まぁいいや。何だか香乃が頬を膨らましているけど、問題ないでしょう。
「うん。分かった」
僕は勉強を教え、香乃と先輩は原稿を前にして唸る。
「うーん、何で勉強しなくちゃいけないの!」
しばらくして、一切手が動いていなかった香乃がペンを投げ出す。
「・・・・将来のため」
一応、無難な答えを返しておく。
「由芽はお嫁さんだからそんなの要らないよー・・・・」
なるほど。僕としては学のあるお嫁さんが良いけど、それを口にして言うのは阻まれる。
「ならそれを文章にちなくちゃね!」
「それは難しいよぉ~」
確かに。私はお嫁さんになるので勉強は必要ないですってだけで完結してしまうから引き伸ばしようがない。
「テストで点数を取るためだと思うわ」
問題を解きながら、姫花が答える。姫花にとって一番重要なのはそれだからな。そうしなければ単位をもらえない。つまり、進級できない。

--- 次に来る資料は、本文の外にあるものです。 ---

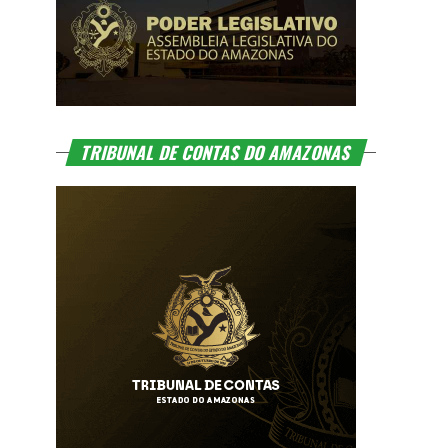
TRIBUNAL DE CONTAS DO AMAZONAS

気になる。姫花はどうするつもりなんだ? 体育とかのテストが無い科目はどうやって単位を取るつもりなんだ・・・・?
「姫花、質問良い?」
「良いよ」
「体育とか家庭科とか美術はどうやって単位取るつもりなんだ?」
テストがある科目なら、テストだけを受ければ良い。恐らく、単位はもらえるだろう。だが、出席で決まる科目もある。それらはどうなるんだ・・・・?
「・・・・」
ペンが止まる。
香乃も、先輩も、僕も姫花の方を見る。
「・・・・どうしよう」
あ、考えていなかったらしい。
「それは出席しなくちゃ無理だと思うよ姫ちゃん・・・・」
「私もそう思うよ・・・・」
香乃と先輩が揃って出席するように諭す。
泣きそうな顔をして、僕の方を見る姫花。
「変わりに体育出て・・・・」
「無理だよ!!!!」
それは無理過ぎる。
「でも、言ってた! 先生が学校に来て、テストさえ取れれば良いって言ってた!!!!」
必死に姫花が主張する。
「担任の先生誰だっけ?」
「大西先生」
「「あぁー・・・・」」
僕と香乃の声が重なる。大西先生は三組担任。ルーズさが半端ないと噂の先生だ。少なくとも、皆が浮かべている先生像とは程遠い先生だ。
「聞いてこよう!!! ほら、みんな一緒に行こ!」
「今から!?」
提案する香乃に驚く姫花。僕も驚きたい。
「ちょーと、私は残っていたいかなぁ」
先輩が少し困ったように発言する。
「ダメだよ! ほら、先輩も!!!!」
「いや違うんだ!!! ホントに嫌だぁぁぁぁぁ!!!!! 助けて神崎くん!!!!」
泣きそうになりながら、僕のもとへと逃げる先輩。あぁ、よっぽど嫌なんですね。
「分かりましたよ。ほら、香乃。三人で行こう」
「うーん・・・・分かった、行こう!!!!」
職員室へと目指す僕ら。
この時はまだ知らなかった。僕たちは顧問の名前など聞いたことなかった。